Lady Ronkonkoma demo Hugo Lindgren
Inside the Moby cave: We met at his studio in an old tenement on Mott Street. It used to be his apartment, and has a bed perched on a loft. Near the bed is the entrance to the roof where, before he gave up drinking, Moby used to find himself at 5 a.m. with a bunch of strangers. The closet-size studio is tucked away under the loft, jammed with enough machinery to land jets at La Guardia. Moby sat in front of two computer screens with a synthesizer keyboard; guitars, a bass, and a small drum kit were within easy reach. “Do we embrace the 38 Special that your song wants to be,” he asks, “or do we try for something cooler, like the Motels, a half–New Wave, half-rock thing?” My instinct was 38 Special; Moby favored the Motels. His studio, he wins.
The talent problem: To create the spine of the song, we established vocal and guitar reference tracks. Moby set a simple beat, and I played the song through on his Gibson guitar while also trying to sing it. A disaster. “You’re constantly trying to find ways to work with what you have,” he said. “That makes it interesting.” I botched another couple of takes on the guitar before handing the instrument back to Moby. Reading the chords off a sheet, he ripped through it, messing up just once. No problem; he went to the computer screen, clipped a good section, and dragged it over the defective part. “My secret,” he said, “is being not terrible at a lot of things.”
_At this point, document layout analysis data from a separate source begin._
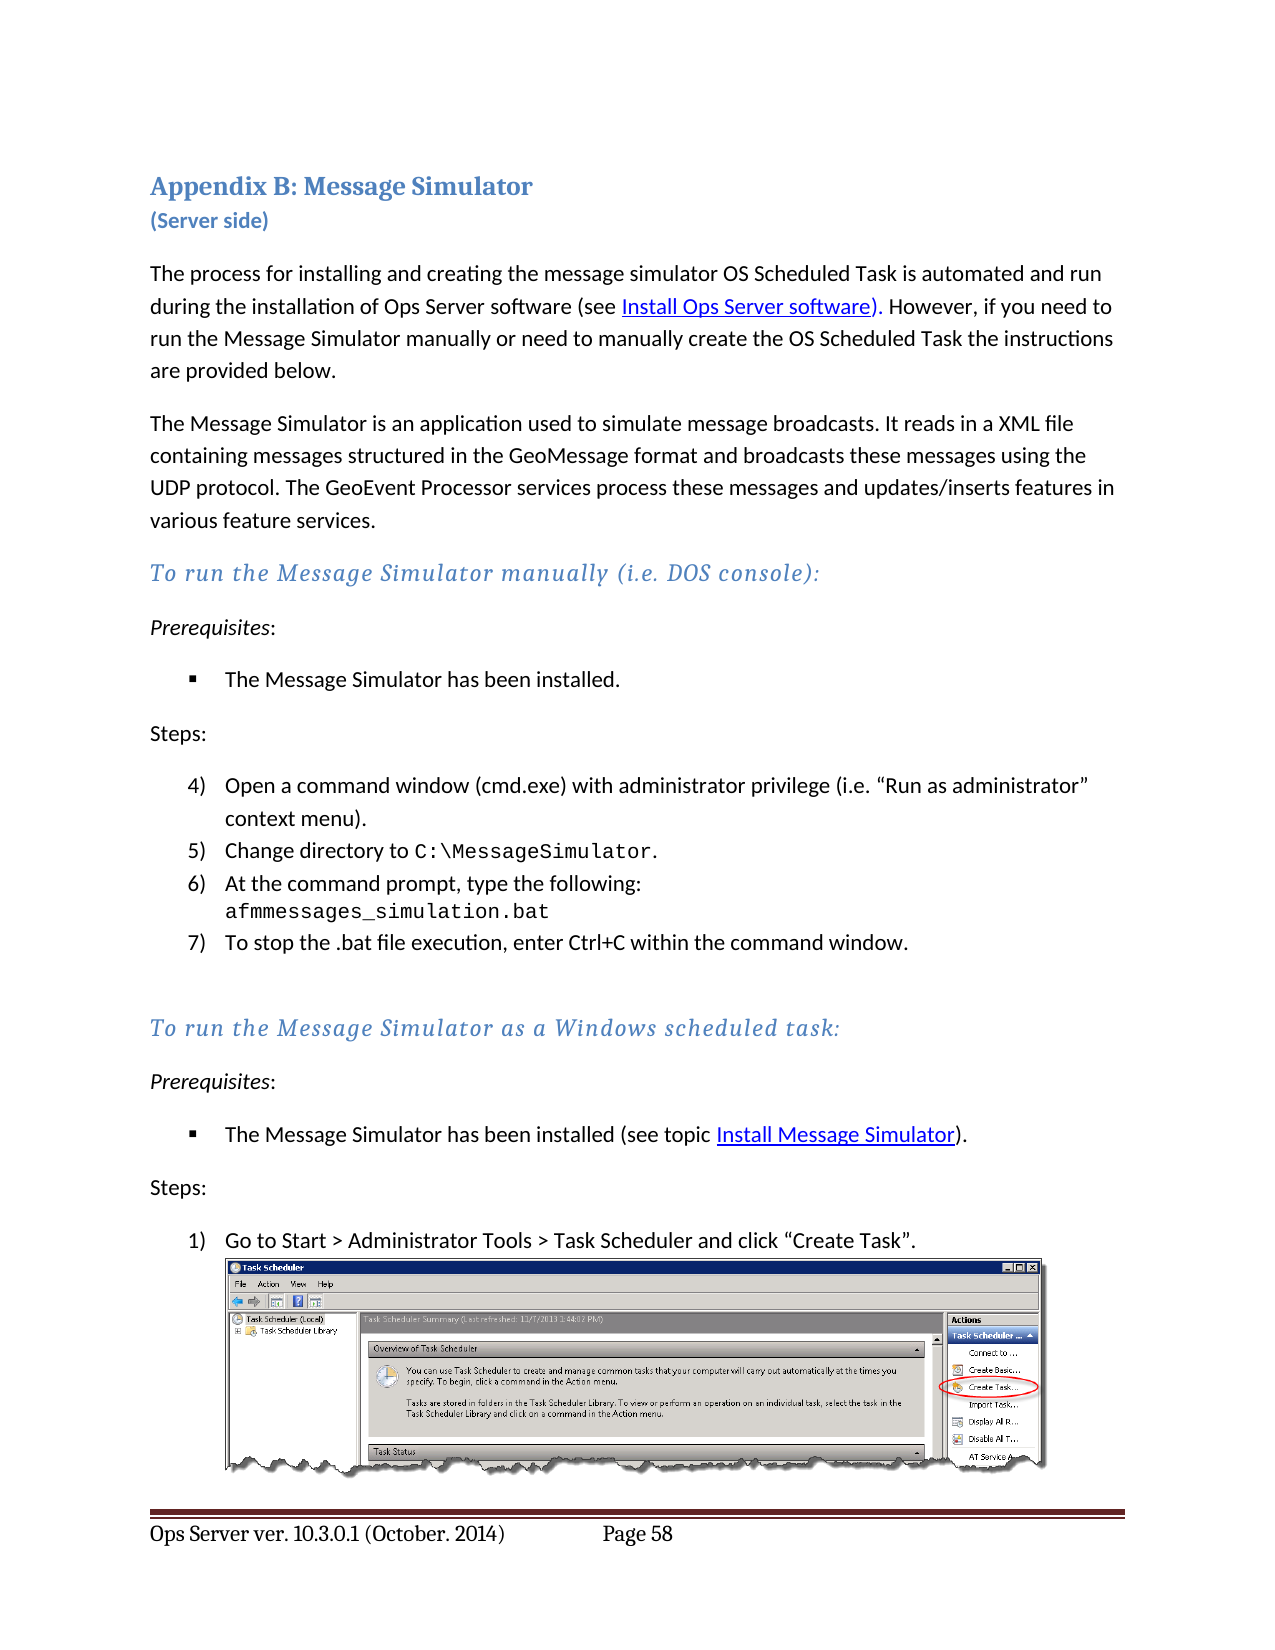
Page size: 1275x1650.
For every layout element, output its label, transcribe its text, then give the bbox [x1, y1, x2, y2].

list At the command prompt, type the following: [187, 869, 1125, 897]
text Prerequisites: [150, 613, 1125, 641]
list The Message Simulator has been installed (see topic Install Message Simulator). [187, 1120, 1125, 1148]
list afmmessages_simulation.bat [225, 901, 1125, 925]
list To stop the .bat file execution, enter Ctrl+C within the command window. [187, 928, 1125, 956]
text Prerequisites: [150, 1067, 1125, 1095]
text Steps: [150, 1173, 1125, 1201]
list Open a command window (cmd.exe) with administrator privilege (i.e. “Run as administrator” context menu). [187, 772, 1125, 832]
list The Message Simulator has been installed. [187, 666, 1125, 694]
subtitle To run the Message Simulator manually (i.e. DOS console): [150, 559, 1125, 587]
text The process for installing and creating the message simulator OS Scheduled Task is automated and run during the installation of Ops Server software (see Install Ops Server software). However, if you need to run the Message Simulator manually or need to manually create the OS Scheduled Task the instructions are provided below. [150, 259, 1125, 384]
list Go to Start > Administrator Tools > Task Scheduler and click “Create Task”. [187, 1226, 1125, 1254]
subtitle Appendix B: Message Simulator [150, 171, 1125, 202]
text Steps: [150, 719, 1125, 747]
subtitle To run the Message Simulator as a Windows scheduled task: [150, 1013, 1125, 1042]
picture [225, 1258, 1053, 1488]
list Change directory to C:\MessageSimulator. [187, 836, 1125, 864]
text The Message Simulator is an application used to simulate message broadcasts. It reads in a XML file containing messages structured in the GeoMessage format and broadcasts these messages using the UDP protocol. The GeoEvent Processor services process these messages and updates/inserts features in various feature services. [150, 409, 1125, 534]
text (Server side) [150, 207, 1125, 234]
A sundae of sound: Moby added a live drum, a cool bass line he came up with on the spot, and lead guitar. Naturally, I wanted strings, for that faux-symphonic, November Rain effect, and Moby happily obliged, summoning an actual live orchestra sampled into his synthesizer—their life’s labor repurposed for my cheesy ballad. But the strings instantly lifted the song into, if not quite the major leagues then closer than I ever deserved. “Strings are the ultimate crutch,” said Moby. He asked if I wanted piano. Hell, yeah, I replied. I wanted everything! Moby gently drew the line at horns.
The Frankenstein moment: Did I mention the lyrics are completely ridiculous? They’re about a suburban cad begging his wife to take him back: “You’re my lady, my lady Ronkonkoma/ Let me take you to the batting cage/ I’ll hold you by your hips behind you/ Help you swing through all the rage.” And not easily sung without the aid of alcohol. Standing in front of the mike, headphones on my ears, looking like a pro but feeling like a fraud, I slaughtered my own melody—couldn’t nail the phrasing, croaked and warbled like Ira Glass being run over by a tractor, just blew it. Moby, clearly the most tolerant man alive, reminded me that he can’t sing either; even after years of performing, it still paralyzes him with dread.
On one take, I half-sang, half-talked and his expression brightened. “Try talking the whole thing.” My rock-star dream had officially hit the brick wall of reality. I’d failed at the guitar, and now I’d been advised not to sing. But he was right: It sounded better. I carried a tolerable tune on the chorus, and Moby added his own backup vocals, then manipulated my voice with compression and reverb to lend it character. “Every once in a while, it sounds like Lou Reed,” he said, as we listened to the final version. “There are worse things.”
Lady Ronkonkoma Moby and Hugo Lindgren
This one’s for you, Brussels: As we sat in his living room, sipping tea (Moby remains a partner in Teany, the Lower East Side tea salon), Moby discussed his immediate future: two months of European festivals. His fame may have plateaued at home, but he remains a huge star almost everywhere else. “My last album sold more in Belgium, a country of 10 million, than the U.S.,” he said. “If ‘Lady Ronkonkoma’ has a chance, it’s there.”